По словам представителей крупнейшего производителя ПО в мире, злоумышленник, используя электронную почту и прислав пользователю особым образом скомпонованное письмо в формате HTML или заманив его на специальную веб-страницу, может с помощью предназначенных для работы с интернетом компонентов MS Office (OWC - Office Web Components) запускать программы, изменять данные и удалять их с жесткого диска, а также просматривать файлы и содержимое буфера обмена в пользовательской системе. Наиболее серьезная уязвимость связана с имеющейся в OWC функцией Host.

Microsoft представил патч, устраняющий три уязвимости веб-компонентов MS Office, а также сообщил о "дырах" в трех последних версиях веб-браузера Internet Explorer, которые позволяют злоумышленникам читать файлы пользователей интернета. Microsoft призывает пользователей защитить свои данные от возможного взлома, скачав необходимые программы-"заплатки" со своей страницы.

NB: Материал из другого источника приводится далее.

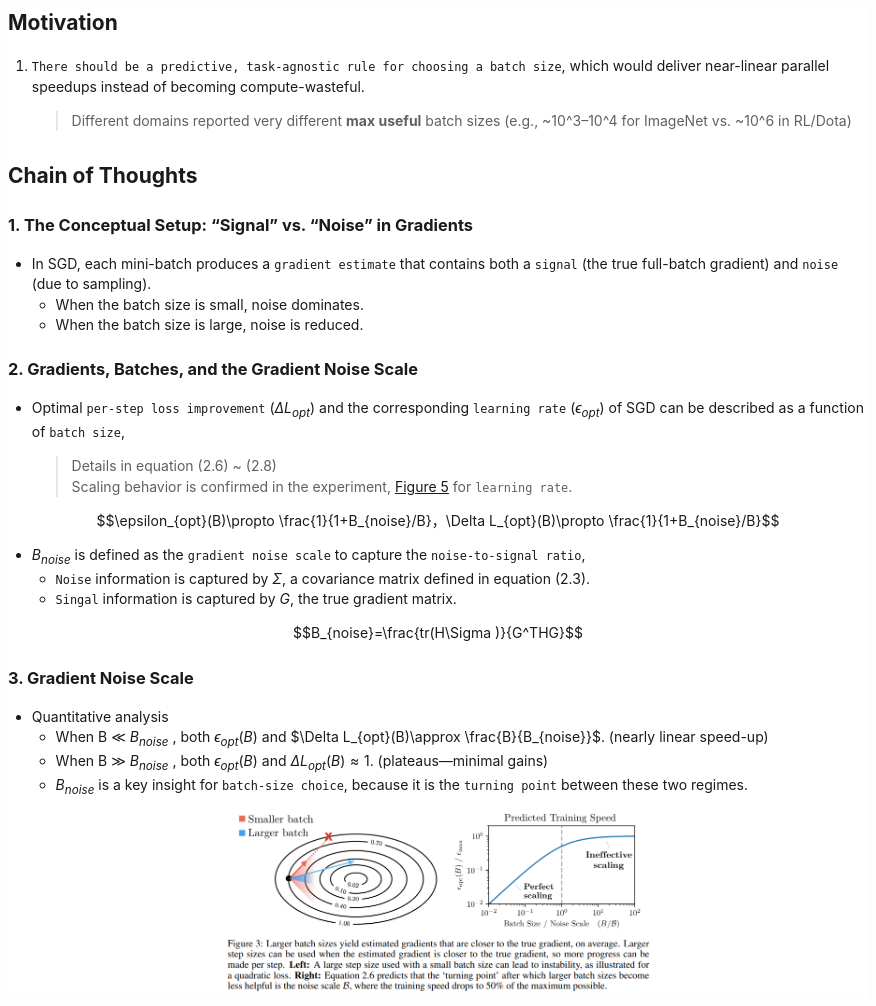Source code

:
## Motivation 
1. `There should be a predictive, task-agnostic rule for choosing a batch size`, which would deliver near-linear parallel speedups instead of becoming compute-wasteful. 
   > Different domains reported very different **max useful** batch sizes (e.g., ~10^3–10^4 for ImageNet vs. ~10^6 in RL/Dota) 

## Chain of Thoughts
### 1. The Conceptual Setup: “Signal” vs. “Noise” in Gradients
- In SGD, each mini-batch produces a `gradient estimate` that contains both a `signal` (the true full-batch gradient) and `noise` (due to sampling). 
  - When the batch size is small, noise dominates.
  - When the batch size is large, noise is reduced.

### 2. Gradients, Batches, and the Gradient Noise Scale
- Optimal `per-step loss improvement` ($\Delta L_{opt}$) and the corresponding `learning rate` ($\epsilon_{opt}$) of SGD can be described as a function of `batch size`,
  > Details in equation (2.6) ~ (2.8)<br>
  > Scaling behavior is confirmed in the experiment, [Figure 5](#1-optimal-learning-rate-scaling-behavior) for `learning rate`.

$$\epsilon_{opt}(B)\propto \frac{1}{1+B_{noise}/B}，\Delta L_{opt}(B)\propto \frac{1}{1+B_{noise}/B}$$

- $B_{noise}$ is defined as the `gradient noise scale` to capture the `noise-to-signal ratio`,
  - `Noise` information is captured by $\Sigma$, a covariance matrix defined in equation (2.3).
  - `Singal` information is captured by $G$, the true gradient matrix.
    
$$B_{noise}=\frac{tr(H\Sigma )}{G^THG}$$

### 3. Gradient Noise Scale
- Quantitative analysis
  - When B $\ll$ $B_{noise}$ , both $\epsilon_{opt}(B)$ and $\Delta L_{opt}(B)\approx \frac{B}{B_{noise}}$. (nearly linear speed-up)
  - When B $\gg$ $B_{noise}$ , both $\epsilon_{opt}(B)$ and $\Delta L_{opt}(B)\approx 1$. (plateaus—minimal gains)
  - $B_{noise}$ is a key insight for `batch-size choice`, because it is the `turning point` between these two regimes.
<div align=center><img src="/figures/1812.06162.02.png" style="height: 180px; width: auto;"/></div>
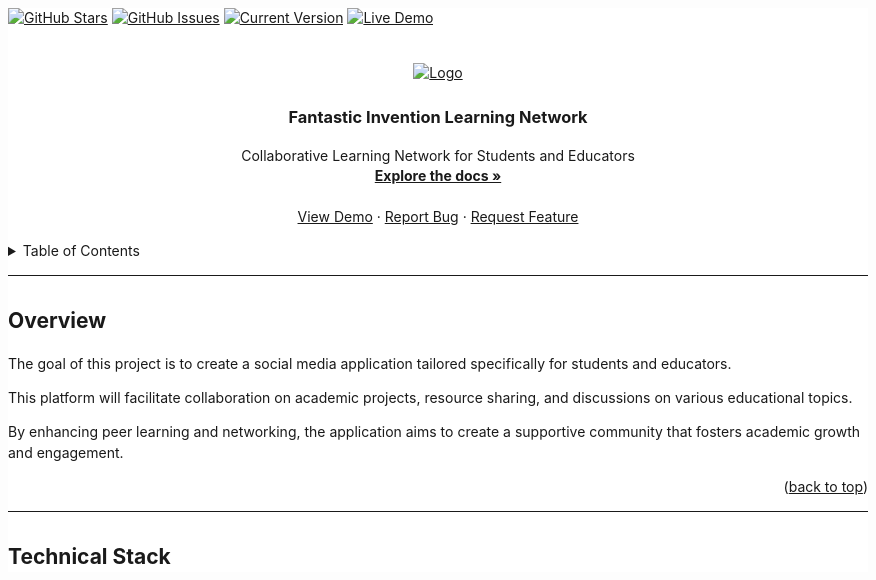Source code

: <a id="readme-top"></a>
[![GitHub Stars][stars-shield]][stars-url]
[![GitHub Issues][issues-shield]][issues-url]
[![Current Version][version-shield]][repo-url]
[![Live Demo][live-demo-shield]][live-demo-url]



<br />
<div align="center">
  <a href="https://github.com/felt-cute/fantastic-invention-learning-network">
    <img src="logo.png" alt="Logo" width="80" height="80">
  </a>

<h3 align="center">Fantastic Invention Learning Network</h3>

  <p align="center">
    Collaborative Learning Network for Students and Educators
    <br />
    <a href="https://github.com/felt-cute/fantastic-invention-learning-network"><strong>Explore the docs »</strong></a>
    <br />
    <br />
    <a href="https://github.com/felt-cute/fantastic-invention-learning-network">View Demo</a>
    ·
    <a href="https://github.com/felt-cute/fantastic-invention-learning-network/issues/new?labels=bug&template=bug-report---.md">Report Bug</a>
    ·
    <a href="https://github.com/felt-cute/fantastic-invention-learning-network/issues/new?labels=enhancement&template=feature-request---.md">Request Feature</a>
  </p>
</div>

<details><summary>Table of Contents</summary></details>

---

## Overview

The goal of this project is to create a social media application tailored specifically for students and educators.

This platform will facilitate collaboration on academic projects, resource sharing, and discussions on various
educational topics.

By enhancing peer learning and networking, the application aims to create a supportive community that fosters
academic growth and engagement.

<p align="right">(<a href="#readme-top">back to top</a>)</p>

---

## Technical Stack


[version-shield]: https://img.shields.io/badge/version-0.0.1-green.svg?style=for-the-badge
[contributors-shield]: https://img.shields.io/github/contributors/felt-cute/fantastic-invention-learning-network.svg?style=for-the-badge&logo=github
[contributors-url]: https://github.com/felt-cute/fantastic-invention-learning-network/graphs/contributors
[forks-shield]: https://img.shields.io/github/forks/felt-cute/fantastic-invention-learning-network.svg?style=for-the-badge
[forks-url]: https://github.com/felt-cute/fantastic-invention-learning-network/network/members
[stars-shield]: https://img.shields.io/github/stars/felt-cute/fantastic-invention-learning-network.svg?style=for-the-badge&&logo=github
[stars-url]: https://github.com/felt-cute/fantastic-invention-learning-network/stargazers
[issues-shield]: https://img.shields.io/github/issues/felt-cute/fantastic-invention-learning-network.svg?style=for-the-badge
[issues-url]: https://github.com/felt-cute/fantastic-invention-learning-network/issues
[license-shield]: https://img.shields.io/github/license/felt-cute/fantastic-invention-learning-network.svg?style=for-the-badge
[license-url]: https://github.com/felt-cute/fantastic-invention-learning-network/blob/master/LICENSE.txt
[linkedin-shield]: https://img.shields.io/badge/-LinkedIn-black.svg?style=for-the-badge&logo=linkedin&colorB=0A66C2
[linkedin-url]: https://www.linkedin.com/in/devin-catuns/
[live-demo-shield]: https://img.shields.io/badge/demo-offline-red.svg?style=for-the-badge
[live-demo-url]: https://filn.vercel.app
[repo-url]: https://github.com/felt-cute/fantastic-invention-learning-network
[porfolio-shield]: https://img.shields.io/badge/my_portfolio-000?style=for-the-badge&logo=ko-fi&logoColor=white
[portfolio-url]: https://dcat23.vercel.app/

"Важно, чтобы пользователи получили патч, - отметил Расс Купер (Russ Cooper), глава службы защиты информации компании TruSecure, специализирующейся на компьютерной безопасности. - Как обычно происходит в таких ситуациях, пройдет еще 6-9 месяцев, пока мы увидим массовые попытки воспользоваться этими "лазейками". По его словам, так как MS Office насчитывает, по крайней мере, 100 млн. пользователей, риск повсеместного возникновения хакерских атак очень велик.

Уязвимость в системах защиты программных продуктов - давняя головная боль софтверного гиганта. Устав от обвинений в халатном отношении к вопросам защиты разрабатываемых программ, Microsoft в этом году запустил новую инициативу, направленную на повышение безопасности всего предлагаемого ПО. За этот год Microsoft потратил на данную кампанию $100 млн. и выпустил около 30 предупреждений о "дырах" в своих программах.

На прошлой неделе специалисты по компьютерной безопасности сообщили о серьезной уязвимости веб-браузера Internet Explorer и входящей в него программы шифрования данных, благодаря чему номера кредитных карт и другая персональная информация пользователей интернета могли попасть в руки злоумышленников.

Программы, входящие в пакет MS Office и содержащие "дыры", включают MS Office 2000 и Office XP, а также в BackOffice Server 2000, BizTalk Server 2000 и 2002, Commerce Server 2000 и Commerce Server 2002, Internet Security and Acceleration Server 2000, Money 2002 и 2003, Project 2002, Project Server 2002 и Small Business Server 2000. Компания уже выпустила соответствующую заплатку , которая подходит для всех вышеуказанных продуктов, кроме Project и Project Server. Пользователям Office XP рекомендуется вместо универсального патча установить недавно выпущенный Service Pack 2.

Кроме этого, 22 августа Microsoft выпустила кумулятивный патч для браузера Internet Explorer версий 5.01, 5.5 и 6. Он исправляет сразу шесть уязвимостей , включая дыру в реализации протокола gopher, ошибку переполнения буфера в модуле ActiveX, ответственном за форматирование текста, возможность чтения XML-файлов через функцию перенаправления (redirect) и другие.